PHOENIX -- Conservation groups are vowing to intervene in a new lawsuit filed against the federal government by the attorneys general of 18 states, including Arizona.

The suit seeks to invalidate some rules added to the Endangered Species Act by the Obama Administration. The rules limit development on lands designated as critical habitat, even if the endangered species doesn't currently live in that specific area.

Brett Hartl, endangered species policy director at the Center for Biological Diversity, defended the rules, saying they protect lands that allow species like the endangered Sonoran Pronghorn to return to their ancestral habitat.

"If they have an area that's unoccupied that is really a great place for the pronghorn to live,” Hartl said. “An agency can't destroy it - because then, there's no possibility that it could recover by re-expanding into that area where it used to be found. "

There are 65 endangered species in Arizona - 21 are plants; 44 are animals, including the California condor.

Arizona Attorney General Mark Brnovich has joined the lawsuit along with officials from neighboring states of Nevada and New Mexico.
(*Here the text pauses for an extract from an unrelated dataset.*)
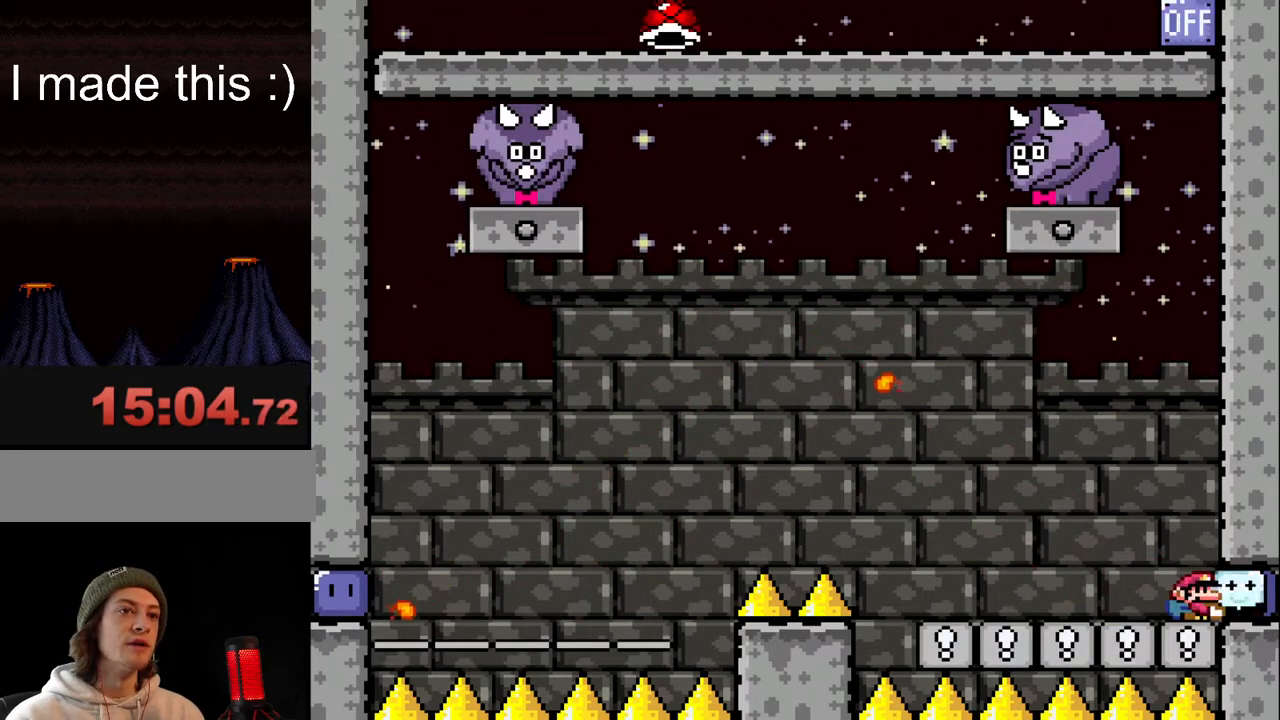
{"buttons": ["Y", "DPAD_LEFT"], "events": [[50, "DPAD_RIGHT", "up"], [150, "DPAD_LEFT", "down"]]}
They allege the rules amount to an unconstitutional land grab by federal officials.

Hartl said his group will join the lawsuit on the side of the U.S. Fish and Wildlife Service, and hopes to prevent a future Trump administration from discarding the rule and settling the case.

"The Republican attorney generals see an opportunity now, with a different administration coming down the pike, to get rid of these rules and to make it a lot easier for really harmful types of development to proceed without much of a check, “ Hartl said.

If the rules are lifted, he said, many endangered species could be further penned in by future development.